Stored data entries
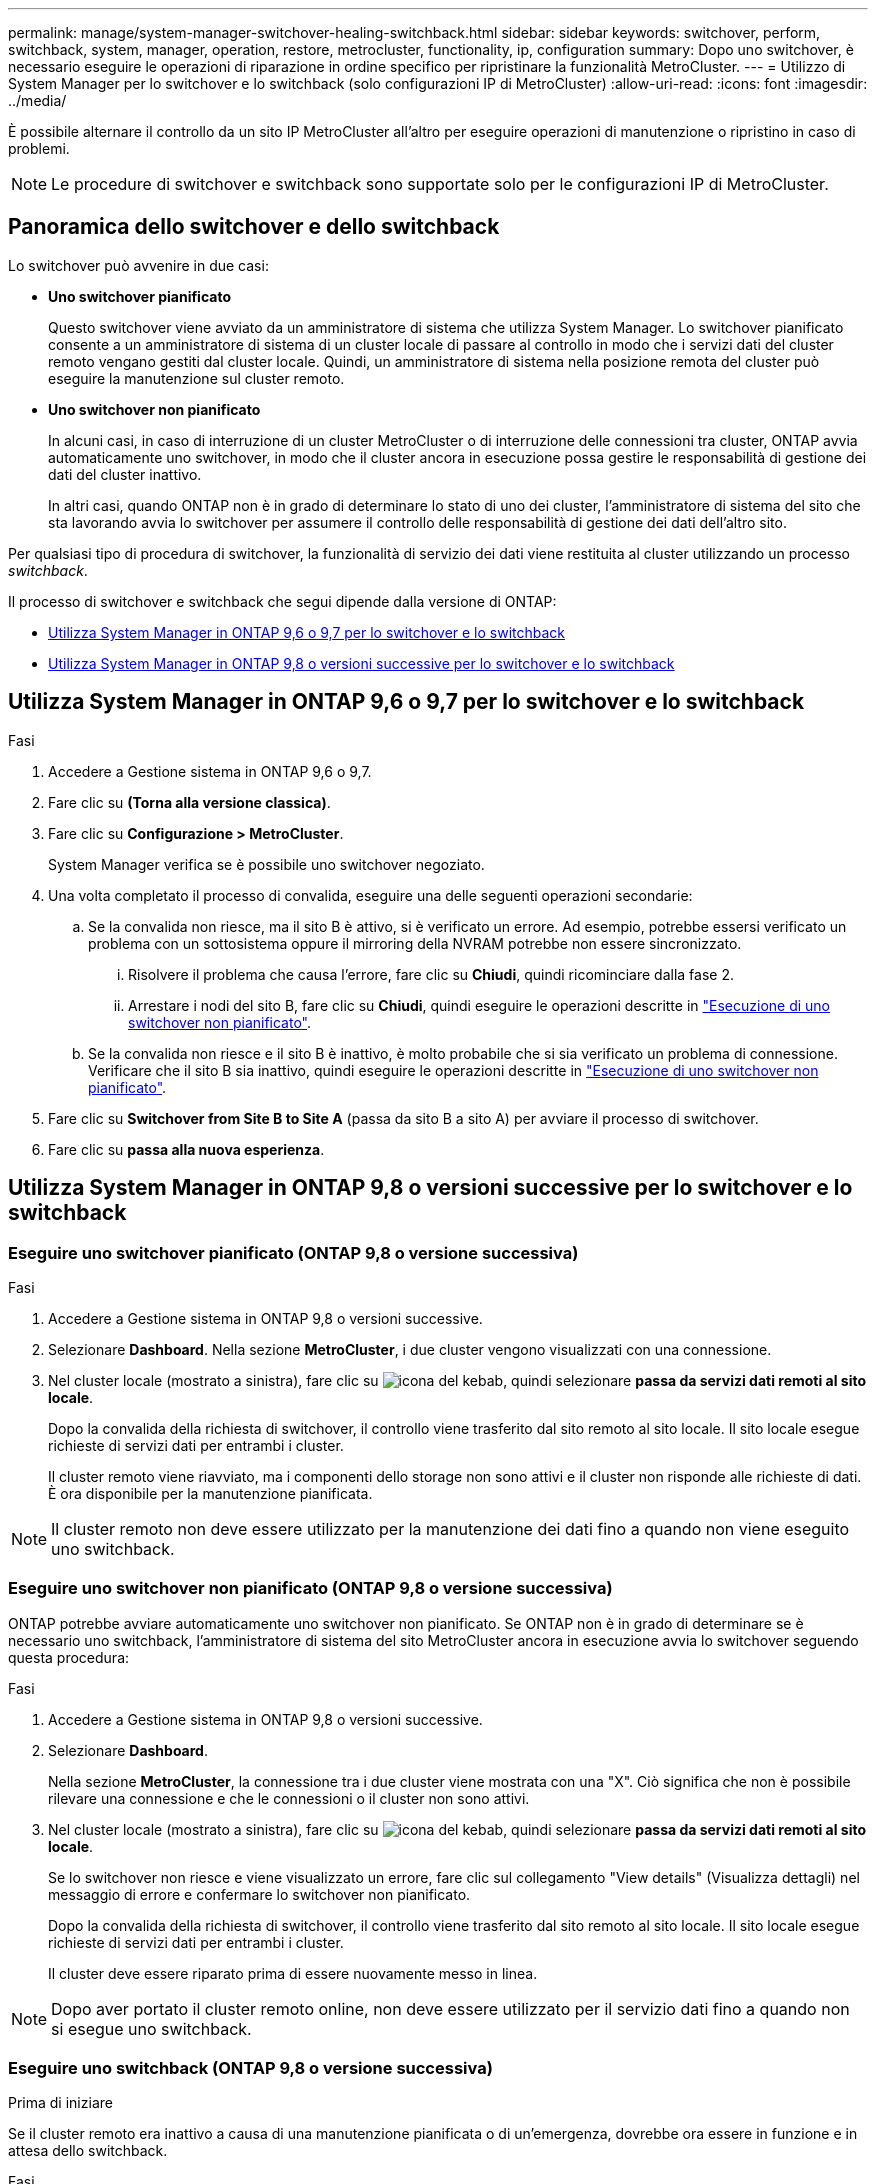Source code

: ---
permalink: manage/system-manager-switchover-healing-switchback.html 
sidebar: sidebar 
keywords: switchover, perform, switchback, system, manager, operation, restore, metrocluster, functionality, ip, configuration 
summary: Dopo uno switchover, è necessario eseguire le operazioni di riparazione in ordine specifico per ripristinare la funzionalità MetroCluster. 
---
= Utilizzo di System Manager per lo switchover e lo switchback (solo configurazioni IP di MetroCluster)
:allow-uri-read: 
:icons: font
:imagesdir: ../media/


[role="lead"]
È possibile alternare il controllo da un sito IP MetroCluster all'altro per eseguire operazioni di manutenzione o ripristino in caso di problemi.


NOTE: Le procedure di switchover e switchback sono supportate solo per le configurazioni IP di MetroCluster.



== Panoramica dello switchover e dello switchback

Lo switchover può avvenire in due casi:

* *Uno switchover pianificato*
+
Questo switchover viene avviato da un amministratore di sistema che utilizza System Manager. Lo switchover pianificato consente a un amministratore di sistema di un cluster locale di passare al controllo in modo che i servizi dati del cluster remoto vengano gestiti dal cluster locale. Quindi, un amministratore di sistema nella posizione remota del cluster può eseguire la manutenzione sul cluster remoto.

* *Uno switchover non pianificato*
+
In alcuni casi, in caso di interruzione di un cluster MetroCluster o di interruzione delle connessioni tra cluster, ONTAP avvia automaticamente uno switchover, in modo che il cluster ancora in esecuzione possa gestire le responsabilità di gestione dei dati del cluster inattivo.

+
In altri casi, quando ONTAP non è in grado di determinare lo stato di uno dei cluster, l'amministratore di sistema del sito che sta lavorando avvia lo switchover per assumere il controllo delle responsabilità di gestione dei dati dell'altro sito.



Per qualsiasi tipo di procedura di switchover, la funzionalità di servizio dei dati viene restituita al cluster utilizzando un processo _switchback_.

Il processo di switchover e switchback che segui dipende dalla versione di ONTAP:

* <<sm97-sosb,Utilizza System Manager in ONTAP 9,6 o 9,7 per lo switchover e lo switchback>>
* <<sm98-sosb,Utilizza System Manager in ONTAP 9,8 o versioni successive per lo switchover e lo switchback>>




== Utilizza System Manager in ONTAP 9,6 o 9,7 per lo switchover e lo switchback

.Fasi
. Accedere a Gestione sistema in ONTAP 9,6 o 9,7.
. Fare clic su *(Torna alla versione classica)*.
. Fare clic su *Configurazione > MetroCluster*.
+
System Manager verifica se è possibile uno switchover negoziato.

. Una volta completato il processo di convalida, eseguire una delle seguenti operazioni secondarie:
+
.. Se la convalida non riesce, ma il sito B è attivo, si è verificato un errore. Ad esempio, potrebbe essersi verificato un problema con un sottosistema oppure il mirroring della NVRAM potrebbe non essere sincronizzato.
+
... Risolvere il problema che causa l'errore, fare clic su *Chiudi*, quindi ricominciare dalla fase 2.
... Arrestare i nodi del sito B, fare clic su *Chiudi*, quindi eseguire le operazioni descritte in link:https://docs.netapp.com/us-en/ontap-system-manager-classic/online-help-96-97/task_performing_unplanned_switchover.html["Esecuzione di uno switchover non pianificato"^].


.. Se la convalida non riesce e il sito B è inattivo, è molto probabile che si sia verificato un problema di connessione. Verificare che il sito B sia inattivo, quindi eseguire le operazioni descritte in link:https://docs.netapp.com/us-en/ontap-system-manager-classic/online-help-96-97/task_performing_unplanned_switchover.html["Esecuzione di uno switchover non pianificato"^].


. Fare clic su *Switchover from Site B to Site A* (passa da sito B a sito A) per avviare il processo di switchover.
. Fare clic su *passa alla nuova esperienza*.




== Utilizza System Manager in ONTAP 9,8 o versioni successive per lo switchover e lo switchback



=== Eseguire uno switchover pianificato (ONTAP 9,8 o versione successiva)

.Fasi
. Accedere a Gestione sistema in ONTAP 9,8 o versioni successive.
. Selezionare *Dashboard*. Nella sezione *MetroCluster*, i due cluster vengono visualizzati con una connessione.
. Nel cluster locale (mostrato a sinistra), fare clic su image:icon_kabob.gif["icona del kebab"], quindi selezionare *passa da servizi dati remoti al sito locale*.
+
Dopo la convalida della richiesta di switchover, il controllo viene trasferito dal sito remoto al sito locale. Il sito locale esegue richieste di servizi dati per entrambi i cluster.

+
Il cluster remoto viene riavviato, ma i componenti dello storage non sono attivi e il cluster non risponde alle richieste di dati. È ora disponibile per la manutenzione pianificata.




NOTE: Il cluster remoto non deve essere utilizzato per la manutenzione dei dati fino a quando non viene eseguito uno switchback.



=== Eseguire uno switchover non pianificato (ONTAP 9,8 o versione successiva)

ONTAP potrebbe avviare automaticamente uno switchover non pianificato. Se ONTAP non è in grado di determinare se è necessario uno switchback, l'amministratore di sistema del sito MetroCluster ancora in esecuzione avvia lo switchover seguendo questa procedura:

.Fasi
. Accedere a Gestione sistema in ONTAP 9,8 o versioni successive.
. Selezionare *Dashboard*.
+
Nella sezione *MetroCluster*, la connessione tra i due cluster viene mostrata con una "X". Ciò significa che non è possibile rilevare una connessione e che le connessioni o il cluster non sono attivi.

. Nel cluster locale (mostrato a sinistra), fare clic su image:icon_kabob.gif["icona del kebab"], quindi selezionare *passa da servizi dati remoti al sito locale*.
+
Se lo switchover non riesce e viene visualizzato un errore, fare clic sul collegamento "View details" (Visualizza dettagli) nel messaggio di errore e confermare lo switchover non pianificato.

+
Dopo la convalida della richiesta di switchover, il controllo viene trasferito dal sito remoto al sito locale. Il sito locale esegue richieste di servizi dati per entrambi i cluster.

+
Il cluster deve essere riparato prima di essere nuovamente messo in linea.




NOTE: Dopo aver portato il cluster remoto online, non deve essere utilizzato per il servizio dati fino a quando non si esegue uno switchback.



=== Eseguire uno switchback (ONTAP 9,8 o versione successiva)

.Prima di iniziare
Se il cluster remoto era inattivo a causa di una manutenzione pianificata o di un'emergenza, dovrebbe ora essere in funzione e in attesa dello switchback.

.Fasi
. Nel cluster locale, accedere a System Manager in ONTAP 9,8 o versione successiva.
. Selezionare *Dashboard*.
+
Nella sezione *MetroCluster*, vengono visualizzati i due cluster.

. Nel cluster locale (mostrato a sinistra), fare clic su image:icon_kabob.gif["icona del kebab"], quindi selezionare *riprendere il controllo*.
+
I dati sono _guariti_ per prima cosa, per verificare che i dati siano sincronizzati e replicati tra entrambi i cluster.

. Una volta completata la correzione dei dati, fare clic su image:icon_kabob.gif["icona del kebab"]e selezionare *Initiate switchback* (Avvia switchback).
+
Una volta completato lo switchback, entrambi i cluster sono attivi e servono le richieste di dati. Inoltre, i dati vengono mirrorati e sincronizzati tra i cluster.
* * *
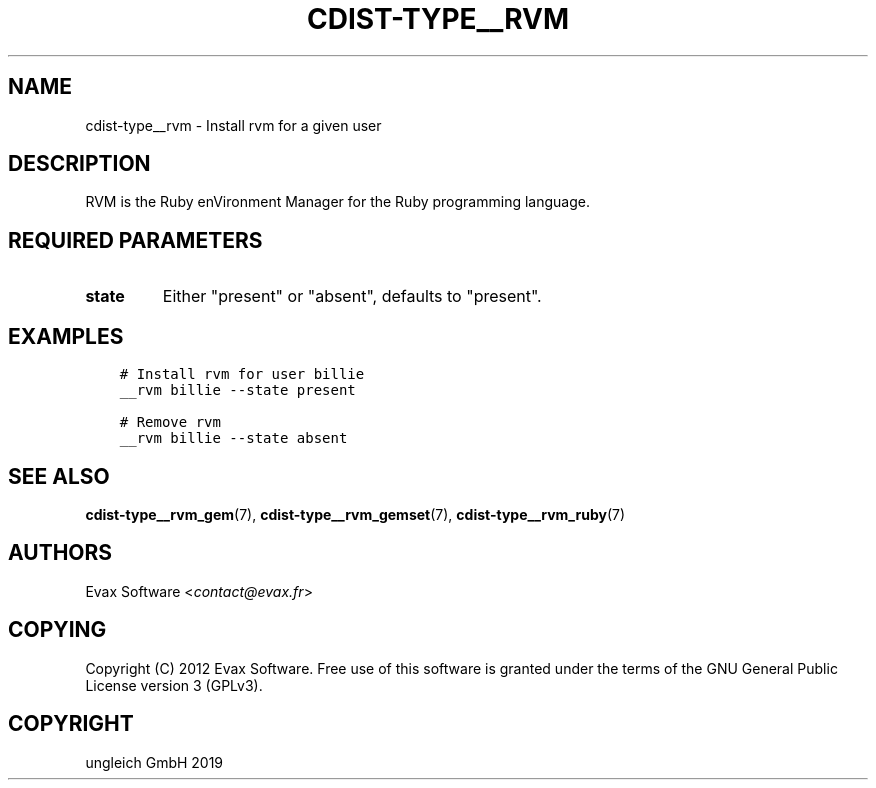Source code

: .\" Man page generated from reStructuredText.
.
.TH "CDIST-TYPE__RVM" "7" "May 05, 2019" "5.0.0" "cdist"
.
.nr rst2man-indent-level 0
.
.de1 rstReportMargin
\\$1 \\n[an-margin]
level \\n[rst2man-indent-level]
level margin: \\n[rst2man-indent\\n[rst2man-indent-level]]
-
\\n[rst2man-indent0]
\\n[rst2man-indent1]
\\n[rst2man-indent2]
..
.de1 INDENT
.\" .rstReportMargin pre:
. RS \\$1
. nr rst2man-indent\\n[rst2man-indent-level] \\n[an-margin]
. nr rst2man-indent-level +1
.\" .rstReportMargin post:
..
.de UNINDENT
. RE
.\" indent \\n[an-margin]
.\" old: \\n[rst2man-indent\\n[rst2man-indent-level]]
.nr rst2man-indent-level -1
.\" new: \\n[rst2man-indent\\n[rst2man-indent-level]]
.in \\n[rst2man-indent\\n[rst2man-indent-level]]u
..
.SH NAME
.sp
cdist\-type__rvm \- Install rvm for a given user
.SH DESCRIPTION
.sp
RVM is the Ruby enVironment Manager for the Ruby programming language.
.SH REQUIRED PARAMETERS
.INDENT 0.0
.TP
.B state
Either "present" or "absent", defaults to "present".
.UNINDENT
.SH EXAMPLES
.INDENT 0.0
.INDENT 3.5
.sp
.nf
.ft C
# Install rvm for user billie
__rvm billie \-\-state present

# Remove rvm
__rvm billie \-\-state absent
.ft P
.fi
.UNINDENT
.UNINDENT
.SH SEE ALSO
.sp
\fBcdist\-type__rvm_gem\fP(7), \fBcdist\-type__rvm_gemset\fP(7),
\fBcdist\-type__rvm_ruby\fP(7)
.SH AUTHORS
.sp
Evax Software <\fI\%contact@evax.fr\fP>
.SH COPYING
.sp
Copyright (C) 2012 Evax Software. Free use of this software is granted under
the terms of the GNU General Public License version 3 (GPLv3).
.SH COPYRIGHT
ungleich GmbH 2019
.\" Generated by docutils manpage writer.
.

Request » Return only the lines between the one holding "Il processo di switchover e" and the one holding "successive per lo switchover e lo switchback>>", inclusive, exactly as they appear above.

Result of the task »
Il processo di switchover e switchback che segui dipende dalla versione di ONTAP:

* <<sm97-sosb,Utilizza System Manager in ONTAP 9,6 o 9,7 per lo switchover e lo switchback>>
* <<sm98-sosb,Utilizza System Manager in ONTAP 9,8 o versioni successive per lo switchover e lo switchback>>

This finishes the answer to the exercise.